Your assignment
Reproduce each of the following records word for word, with nothing changed.
Start of Data for this task
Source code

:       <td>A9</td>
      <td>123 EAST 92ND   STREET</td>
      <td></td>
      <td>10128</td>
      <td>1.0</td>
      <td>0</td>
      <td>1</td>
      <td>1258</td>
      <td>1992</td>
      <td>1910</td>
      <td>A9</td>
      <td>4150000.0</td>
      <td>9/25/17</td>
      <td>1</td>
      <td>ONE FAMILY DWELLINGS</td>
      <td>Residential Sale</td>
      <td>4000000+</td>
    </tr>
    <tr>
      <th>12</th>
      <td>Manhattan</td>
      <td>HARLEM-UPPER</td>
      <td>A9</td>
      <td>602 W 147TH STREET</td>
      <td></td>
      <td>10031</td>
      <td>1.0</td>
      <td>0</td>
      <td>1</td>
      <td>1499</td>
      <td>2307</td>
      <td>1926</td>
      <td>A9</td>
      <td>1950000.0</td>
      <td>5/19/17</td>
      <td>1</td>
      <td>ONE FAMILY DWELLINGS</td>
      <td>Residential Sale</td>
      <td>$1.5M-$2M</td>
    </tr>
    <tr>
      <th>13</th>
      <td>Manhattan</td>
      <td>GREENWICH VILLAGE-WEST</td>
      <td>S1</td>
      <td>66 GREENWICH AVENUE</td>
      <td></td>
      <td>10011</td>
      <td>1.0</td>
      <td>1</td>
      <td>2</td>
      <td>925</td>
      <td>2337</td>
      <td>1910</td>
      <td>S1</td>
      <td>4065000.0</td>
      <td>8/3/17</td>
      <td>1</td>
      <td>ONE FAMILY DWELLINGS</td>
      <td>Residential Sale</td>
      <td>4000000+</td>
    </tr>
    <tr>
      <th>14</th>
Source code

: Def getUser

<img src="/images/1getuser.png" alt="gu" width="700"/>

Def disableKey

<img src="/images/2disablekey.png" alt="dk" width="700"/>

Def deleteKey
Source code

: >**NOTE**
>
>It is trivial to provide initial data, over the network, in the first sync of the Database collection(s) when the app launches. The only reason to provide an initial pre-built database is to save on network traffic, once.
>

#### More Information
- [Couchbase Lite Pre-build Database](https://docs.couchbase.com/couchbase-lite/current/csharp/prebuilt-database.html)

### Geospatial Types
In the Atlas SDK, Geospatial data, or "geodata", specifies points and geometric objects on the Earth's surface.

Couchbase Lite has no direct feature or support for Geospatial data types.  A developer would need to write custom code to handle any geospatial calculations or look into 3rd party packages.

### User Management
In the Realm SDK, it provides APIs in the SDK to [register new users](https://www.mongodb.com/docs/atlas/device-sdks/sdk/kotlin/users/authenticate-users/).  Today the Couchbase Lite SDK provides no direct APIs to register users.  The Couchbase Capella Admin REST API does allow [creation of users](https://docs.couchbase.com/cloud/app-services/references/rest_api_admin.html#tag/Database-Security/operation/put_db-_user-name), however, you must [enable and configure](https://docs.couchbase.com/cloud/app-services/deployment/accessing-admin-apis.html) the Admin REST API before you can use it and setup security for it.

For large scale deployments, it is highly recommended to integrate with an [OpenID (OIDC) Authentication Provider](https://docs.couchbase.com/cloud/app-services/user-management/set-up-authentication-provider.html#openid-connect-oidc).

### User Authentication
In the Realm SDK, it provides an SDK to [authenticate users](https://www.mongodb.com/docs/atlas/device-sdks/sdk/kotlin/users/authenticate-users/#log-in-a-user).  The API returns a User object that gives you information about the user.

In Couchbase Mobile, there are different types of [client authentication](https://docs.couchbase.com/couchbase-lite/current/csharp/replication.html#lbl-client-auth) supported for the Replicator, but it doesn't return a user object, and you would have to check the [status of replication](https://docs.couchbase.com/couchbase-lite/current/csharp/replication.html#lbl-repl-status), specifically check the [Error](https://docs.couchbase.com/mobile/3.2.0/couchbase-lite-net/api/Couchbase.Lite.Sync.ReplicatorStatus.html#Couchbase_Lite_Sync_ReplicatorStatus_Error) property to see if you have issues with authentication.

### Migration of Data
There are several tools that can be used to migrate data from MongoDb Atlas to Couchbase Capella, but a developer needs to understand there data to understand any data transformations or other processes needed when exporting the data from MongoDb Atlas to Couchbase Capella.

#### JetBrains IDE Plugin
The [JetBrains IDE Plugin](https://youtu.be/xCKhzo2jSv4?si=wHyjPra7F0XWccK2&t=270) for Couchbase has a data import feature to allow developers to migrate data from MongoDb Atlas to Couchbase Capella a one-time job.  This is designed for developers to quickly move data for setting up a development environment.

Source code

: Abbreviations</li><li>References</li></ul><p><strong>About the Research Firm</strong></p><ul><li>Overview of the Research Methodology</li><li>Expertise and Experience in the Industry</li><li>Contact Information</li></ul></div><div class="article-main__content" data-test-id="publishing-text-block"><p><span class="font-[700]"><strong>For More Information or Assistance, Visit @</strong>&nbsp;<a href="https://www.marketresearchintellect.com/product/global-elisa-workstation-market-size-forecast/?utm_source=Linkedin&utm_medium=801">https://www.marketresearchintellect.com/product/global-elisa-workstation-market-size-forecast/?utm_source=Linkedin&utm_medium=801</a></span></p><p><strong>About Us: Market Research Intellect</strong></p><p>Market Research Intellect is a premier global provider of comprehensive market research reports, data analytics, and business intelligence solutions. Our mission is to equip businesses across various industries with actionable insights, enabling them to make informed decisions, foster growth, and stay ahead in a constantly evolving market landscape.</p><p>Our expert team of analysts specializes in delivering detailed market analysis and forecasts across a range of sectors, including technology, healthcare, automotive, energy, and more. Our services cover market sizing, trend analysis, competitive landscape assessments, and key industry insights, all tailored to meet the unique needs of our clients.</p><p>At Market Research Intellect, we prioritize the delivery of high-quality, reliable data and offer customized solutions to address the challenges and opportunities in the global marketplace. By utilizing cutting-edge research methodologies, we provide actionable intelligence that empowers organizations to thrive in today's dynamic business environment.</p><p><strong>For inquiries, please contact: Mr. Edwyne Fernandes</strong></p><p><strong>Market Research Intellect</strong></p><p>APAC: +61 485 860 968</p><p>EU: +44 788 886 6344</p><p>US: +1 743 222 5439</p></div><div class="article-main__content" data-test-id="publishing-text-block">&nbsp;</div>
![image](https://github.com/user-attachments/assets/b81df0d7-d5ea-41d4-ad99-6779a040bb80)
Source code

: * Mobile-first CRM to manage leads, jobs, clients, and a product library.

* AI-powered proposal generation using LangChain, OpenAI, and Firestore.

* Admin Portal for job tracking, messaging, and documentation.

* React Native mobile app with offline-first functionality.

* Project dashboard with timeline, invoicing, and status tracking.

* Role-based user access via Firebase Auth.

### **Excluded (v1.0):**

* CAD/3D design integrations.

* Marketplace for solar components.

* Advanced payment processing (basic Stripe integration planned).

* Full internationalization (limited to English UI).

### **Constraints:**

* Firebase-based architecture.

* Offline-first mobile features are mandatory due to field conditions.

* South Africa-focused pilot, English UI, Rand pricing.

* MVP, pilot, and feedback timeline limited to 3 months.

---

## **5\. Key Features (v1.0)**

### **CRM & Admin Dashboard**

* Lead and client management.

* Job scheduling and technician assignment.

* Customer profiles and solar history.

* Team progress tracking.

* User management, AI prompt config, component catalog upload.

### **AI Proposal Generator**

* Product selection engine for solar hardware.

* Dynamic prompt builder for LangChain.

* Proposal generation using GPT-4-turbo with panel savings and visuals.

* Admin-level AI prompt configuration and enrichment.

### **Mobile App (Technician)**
End of Data for this task
Exercise result
Source code

:       <td>A9</td>
      <td>123 EAST 92ND   STREET</td>
      <td></td>
      <td>10128</td>
      <td>1.0</td>
      <td>0</td>
      <td>1</td>
      <td>1258</td>
      <td>1992</td>
      <td>1910</td>
      <td>A9</td>
      <td>4150000.0</td>
      <td>9/25/17</td>
      <td>1</td>
      <td>ONE FAMILY DWELLINGS</td>
      <td>Residential Sale</td>
      <td>4000000+</td>
    </tr>
    <tr>
      <th>12</th>
      <td>Manhattan</td>
      <td>HARLEM-UPPER</td>
      <td>A9</td>
      <td>602 W 147TH STREET</td>
      <td></td>
      <td>10031</td>
      <td>1.0</td>
      <td>0</td>
      <td>1</td>
      <td>1499</td>
      <td>2307</td>
      <td>1926</td>
      <td>A9</td>
      <td>1950000.0</td>
      <td>5/19/17</td>
      <td>1</td>
      <td>ONE FAMILY DWELLINGS</td>
      <td>Residential Sale</td>
      <td>$1.5M-$2M</td>
    </tr>
    <tr>
      <th>13</th>
      <td>Manhattan</td>
      <td>GREENWICH VILLAGE-WEST</td>
      <td>S1</td>
      <td>66 GREENWICH AVENUE</td>
      <td></td>
      <td>10011</td>
      <td>1.0</td>
      <td>1</td>
      <td>2</td>
      <td>925</td>
      <td>2337</td>
      <td>1910</td>
      <td>S1</td>
      <td>4065000.0</td>
      <td>8/3/17</td>
      <td>1</td>
      <td>ONE FAMILY DWELLINGS</td>
      <td>Residential Sale</td>
      <td>4000000+</td>
    </tr>
    <tr>
      <th>14</th>
Source code

: Def getUser

<img src="/images/1getuser.png" alt="gu" width="700"/>

Def disableKey

<img src="/images/2disablekey.png" alt="dk" width="700"/>

Def deleteKey
Source code

: >**NOTE**
>
>It is trivial to provide initial data, over the network, in the first sync of the Database collection(s) when the app launches. The only reason to provide an initial pre-built database is to save on network traffic, once.
>

#### More Information
- [Couchbase Lite Pre-build Database](https://docs.couchbase.com/couchbase-lite/current/csharp/prebuilt-database.html)

### Geospatial Types
In the Atlas SDK, Geospatial data, or "geodata", specifies points and geometric objects on the Earth's surface.

Couchbase Lite has no direct feature or support for Geospatial data types.  A developer would need to write custom code to handle any geospatial calculations or look into 3rd party packages.

### User Management
In the Realm SDK, it provides APIs in the SDK to [register new users](https://www.mongodb.com/docs/atlas/device-sdks/sdk/kotlin/users/authenticate-users/).  Today the Couchbase Lite SDK provides no direct APIs to register users.  The Couchbase Capella Admin REST API does allow [creation of users](https://docs.couchbase.com/cloud/app-services/references/rest_api_admin.html#tag/Database-Security/operation/put_db-_user-name), however, you must [enable and configure](https://docs.couchbase.com/cloud/app-services/deployment/accessing-admin-apis.html) the Admin REST API before you can use it and setup security for it.

For large scale deployments, it is highly recommended to integrate with an [OpenID (OIDC) Authentication Provider](https://docs.couchbase.com/cloud/app-services/user-management/set-up-authentication-provider.html#openid-connect-oidc).

### User Authentication
In the Realm SDK, it provides an SDK to [authenticate users](https://www.mongodb.com/docs/atlas/device-sdks/sdk/kotlin/users/authenticate-users/#log-in-a-user).  The API returns a User object that gives you information about the user.

In Couchbase Mobile, there are different types of [client authentication](https://docs.couchbase.com/couchbase-lite/current/csharp/replication.html#lbl-client-auth) supported for the Replicator, but it doesn't return a user object, and you would have to check the [status of replication](https://docs.couchbase.com/couchbase-lite/current/csharp/replication.html#lbl-repl-status), specifically check the [Error](https://docs.couchbase.com/mobile/3.2.0/couchbase-lite-net/api/Couchbase.Lite.Sync.ReplicatorStatus.html#Couchbase_Lite_Sync_ReplicatorStatus_Error) property to see if you have issues with authentication.

### Migration of Data
There are several tools that can be used to migrate data from MongoDb Atlas to Couchbase Capella, but a developer needs to understand there data to understand any data transformations or other processes needed when exporting the data from MongoDb Atlas to Couchbase Capella.

#### JetBrains IDE Plugin
The [JetBrains IDE Plugin](https://youtu.be/xCKhzo2jSv4?si=wHyjPra7F0XWccK2&t=270) for Couchbase has a data import feature to allow developers to migrate data from MongoDb Atlas to Couchbase Capella a one-time job.  This is designed for developers to quickly move data for setting up a development environment.

Source code

: Abbreviations</li><li>References</li></ul><p><strong>About the Research Firm</strong></p><ul><li>Overview of the Research Methodology</li><li>Expertise and Experience in the Industry</li><li>Contact Information</li></ul></div><div class="article-main__content" data-test-id="publishing-text-block"><p><span class="font-[700]"><strong>For More Information or Assistance, Visit @</strong>&nbsp;<a href="https://www.marketresearchintellect.com/product/global-elisa-workstation-market-size-forecast/?utm_source=Linkedin&utm_medium=801">https://www.marketresearchintellect.com/product/global-elisa-workstation-market-size-forecast/?utm_source=Linkedin&utm_medium=801</a></span></p><p><strong>About Us: Market Research Intellect</strong></p><p>Market Research Intellect is a premier global provider of comprehensive market research reports, data analytics, and business intelligence solutions. Our mission is to equip businesses across various industries with actionable insights, enabling them to make informed decisions, foster growth, and stay ahead in a constantly evolving market landscape.</p><p>Our expert team of analysts specializes in delivering detailed market analysis and forecasts across a range of sectors, including technology, healthcare, automotive, energy, and more. Our services cover market sizing, trend analysis, competitive landscape assessments, and key industry insights, all tailored to meet the unique needs of our clients.</p><p>At Market Research Intellect, we prioritize the delivery of high-quality, reliable data and offer customized solutions to address the challenges and opportunities in the global marketplace. By utilizing cutting-edge research methodologies, we provide actionable intelligence that empowers organizations to thrive in today's dynamic business environment.</p><p><strong>For inquiries, please contact: Mr. Edwyne Fernandes</strong></p><p><strong>Market Research Intellect</strong></p><p>APAC: +61 485 860 968</p><p>EU: +44 788 886 6344</p><p>US: +1 743 222 5439</p></div><div class="article-main__content" data-test-id="publishing-text-block">&nbsp;</div>
![image](https://github.com/user-attachments/assets/b81df0d7-d5ea-41d4-ad99-6779a040bb80)
Source code

: * Mobile-first CRM to manage leads, jobs, clients, and a product library.

* AI-powered proposal generation using LangChain, OpenAI, and Firestore.

* Admin Portal for job tracking, messaging, and documentation.

* React Native mobile app with offline-first functionality.

* Project dashboard with timeline, invoicing, and status tracking.

* Role-based user access via Firebase Auth.

### **Excluded (v1.0):**

* CAD/3D design integrations.

* Marketplace for solar components.

* Advanced payment processing (basic Stripe integration planned).

* Full internationalization (limited to English UI).

### **Constraints:**

* Firebase-based architecture.

* Offline-first mobile features are mandatory due to field conditions.

* South Africa-focused pilot, English UI, Rand pricing.

* MVP, pilot, and feedback timeline limited to 3 months.

---

## **5\. Key Features (v1.0)**

### **CRM & Admin Dashboard**

* Lead and client management.

* Job scheduling and technician assignment.

* Customer profiles and solar history.

* Team progress tracking.

* User management, AI prompt config, component catalog upload.

### **AI Proposal Generator**

* Product selection engine for solar hardware.

* Dynamic prompt builder for LangChain.

* Proposal generation using GPT-4-turbo with panel savings and visuals.

* Admin-level AI prompt configuration and enrichment.

### **Mobile App (Technician)**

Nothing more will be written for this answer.